By the turn of the millennium the Sutton Party was reaching out to Croydon Green Party members who had no active party, and we attracted a small but powerful core of members, including Bernice Golberg, Shasha Khan and Martyn Post (the latter of mass leafletting fame!), who went on to get the Croydon Party properly established. While there were a lot of separate issues for the Croydon and Sutton Parties, we were soon collaborating again, because our councils, together with Merton and Kingston, had announced in 2008 that they were forming a waste partnership. “No, they weren’t going to build an incinerator; they were going to consider various options, one of which may be a pyrolysis waste processor”, we were told. The rest of the story is more or less history, as the saying goes. Rob managed to play an active part in the anti-incinerator campaign, in spite of taking on some long term supply teaching posts in various parts of the country. He worked with Dr Stan Prokop, who first informed us of the issue, with his own ex-student Peter Alfrey who had specialist knowledge of birds and the ecology of the Beddington Farmlands and with several others of our own highly motivated party members. Rob, as ever, threw himself into writing well researched and detailed submissions for the Green Party against the council planning application.

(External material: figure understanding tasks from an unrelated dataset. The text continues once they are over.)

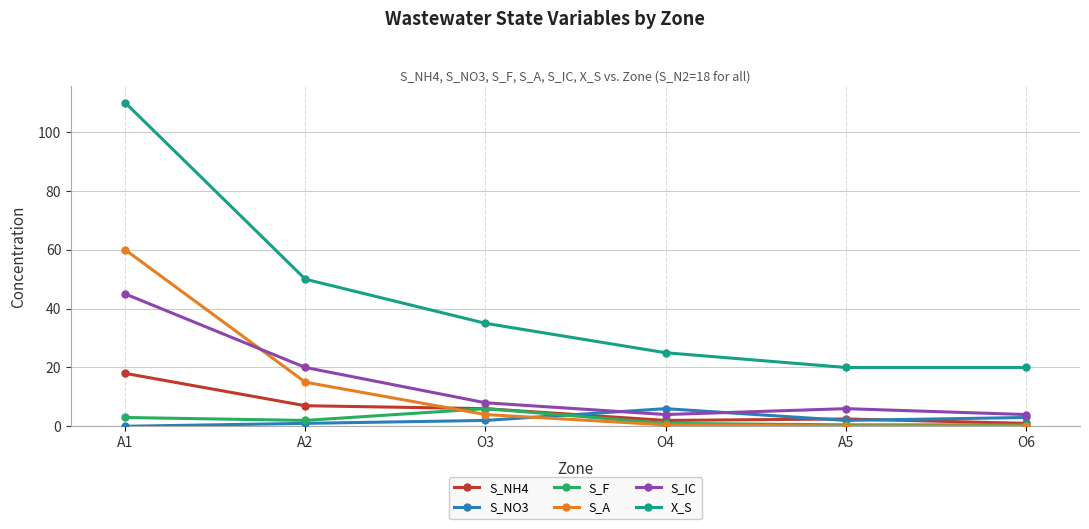

True or false: S_NH4 has a value of 10.1 at O3.

False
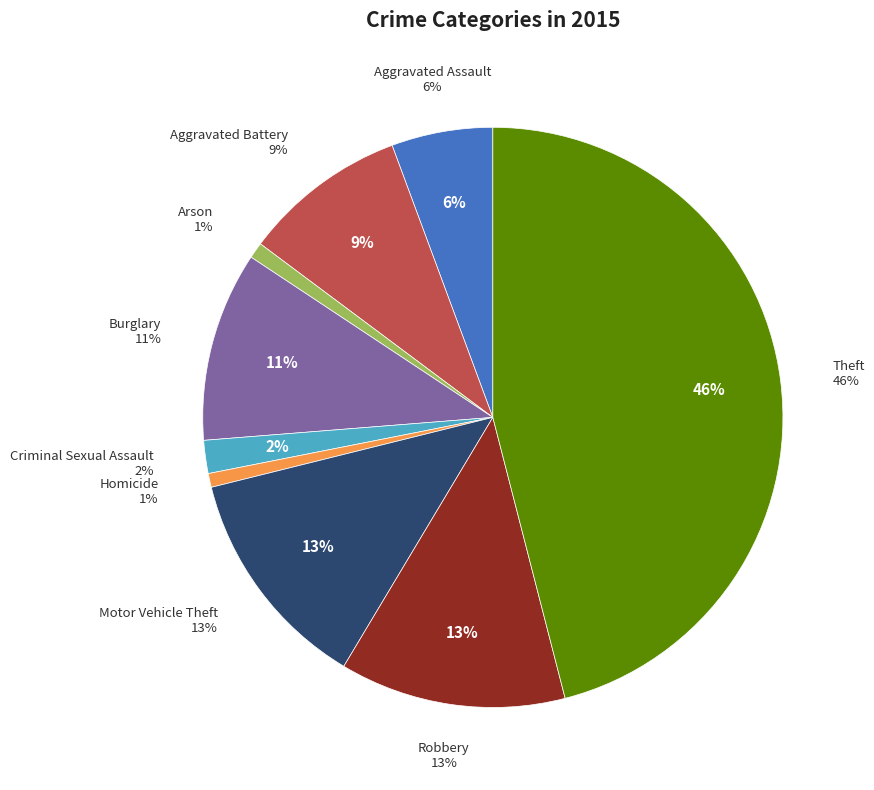

Which slice is the largest?

Theft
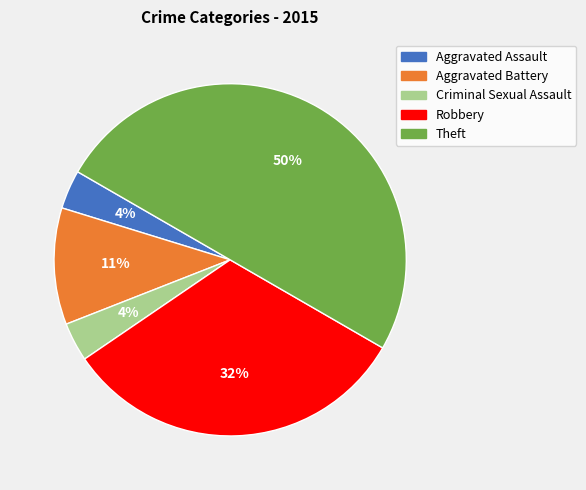

True or false: Criminal Sexual Assault accounts for 4% of the total.

True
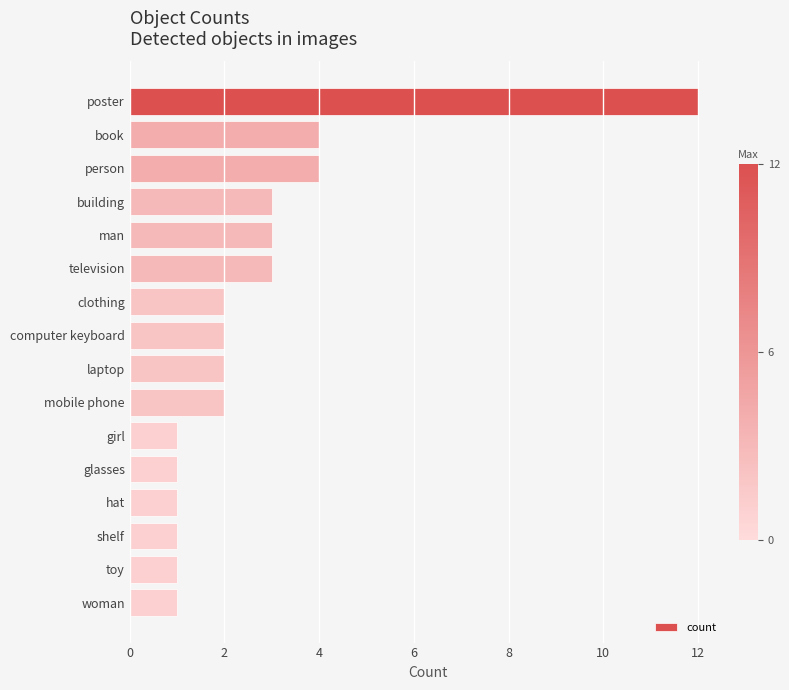

What is the ratio of the value at man to the value at clothing?

1.5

While Rob often gave solid and comprehensive presentations at many election hustings alongside his opponents, his forte definitely lay with his writing. First there was his letter-writing on behalf of the party, whether to local newspapers (of which there were up to 3 at one point!) or national. For many years this involved writing very quickly and then of course getting the letter into an envelope to post it in time to catch the appropriate editorial deadline. He had a bulging file of cuttings of letters which had been printed in various papers. Then there was his leaflet-writing for the numerous election campaigns run by the local party. Hardly had an election been called than Rob had composed a first draft for a leaflet and usually the first discussion of his drafts would involve asking him to “tone it down a bit”! But he usually managed a great balance between getting serious information across and appealing to “the masses” in the Sutton wards and constituencies. Then, after the party had carefully calculated what our funds (and leafletters) would enable us to produce, Rob would wave opposition leaflets at us and insist that we needed to put out another leaflet to put the voters right on this or that issue and he would “lob in some dosh” for it. So just when we thought we had done all our leafletting, he was lining up the next lot of boxes!

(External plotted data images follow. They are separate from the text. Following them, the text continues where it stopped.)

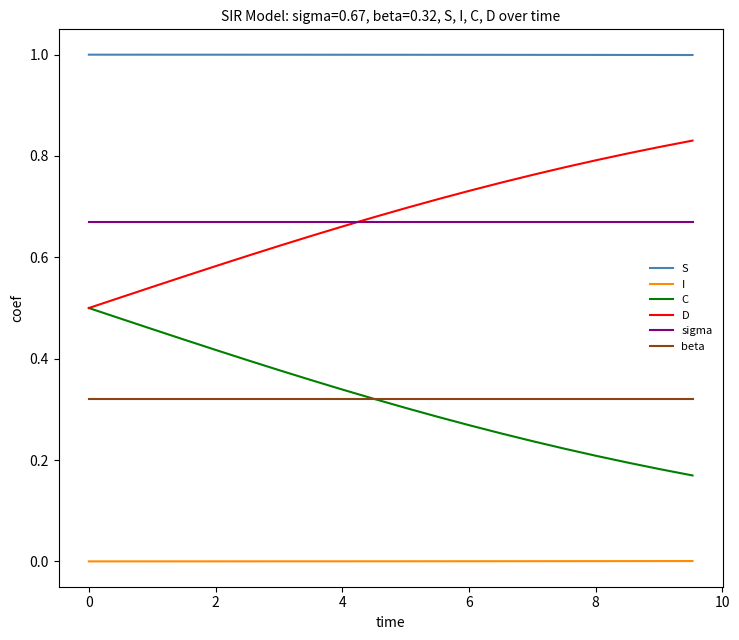

What is the greatest value displayed?

1.0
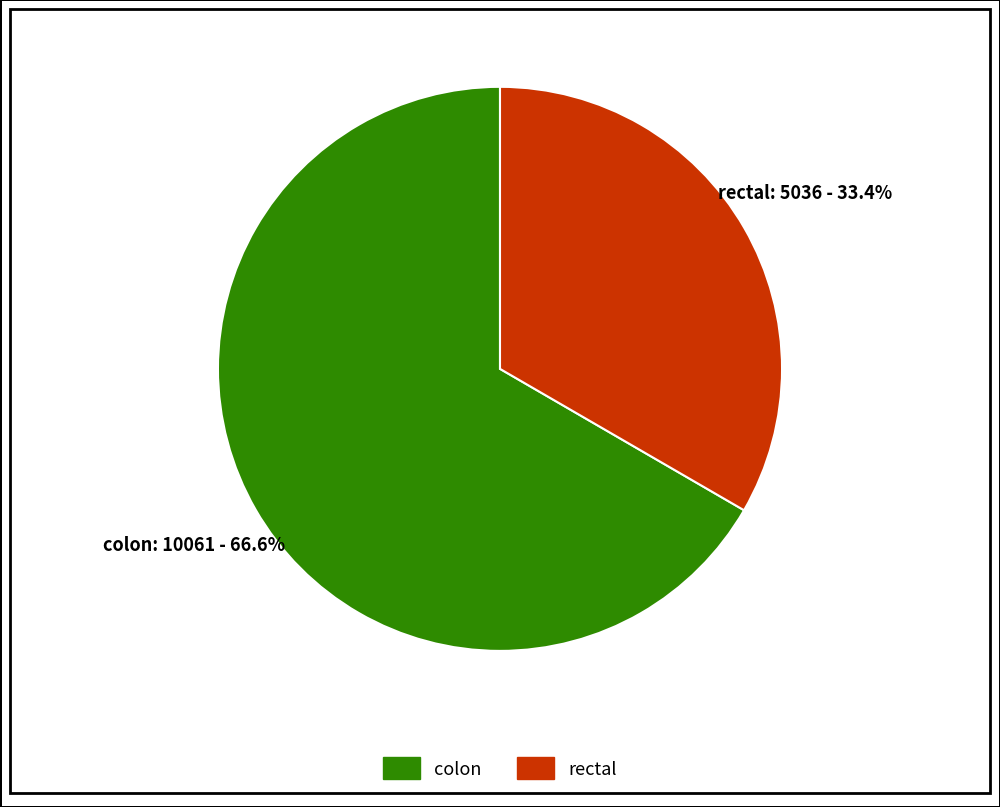

Which slice is the largest?

colon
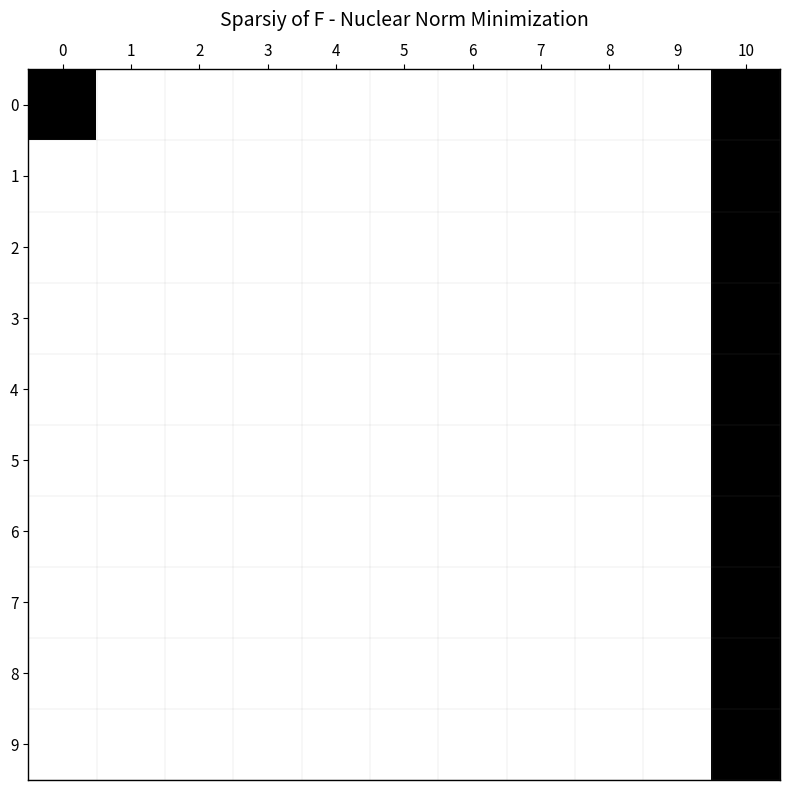

Which series has the largest total across all categories?

row_0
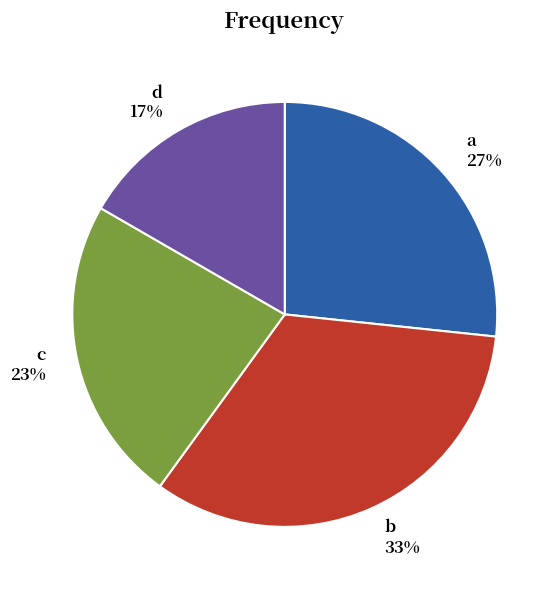

Approximately how many times larger is the value at d compared to a?

0.6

When Rob got married and moved to his new home in Wiltshire about 6 years ago, it was a dramatic change for the local Green Party. He had been so central to its functioning for almost 40 years! By keeping on his lovely quirky Tower Cottage in Carshalton and lured back by his longstanding connections to The Hope real ale pub, as well as with the aid of IT and electronic communication, Rob managed to keep up to a certain extent with the activities of the local party. Any good organisation tries not to get into a situation where any of their members become indispensable, and both Sutton and Croydon parties are continually moving forward with new blood, but that is not to deny the absolutely vital part Rob played in the party for all those years and the huge gap he now leaves. Whether we knew Rob since his early days in the party or just met him more recently on a brief visit back to the area, or some time in between, our parties collectively mourn the sad, sad loss of such a dynamic and influential party member. May we all learn something from and be inspired by his enormous contribution to the party.


Our heartfelt condolences go to Rob’s wife, Jacqui.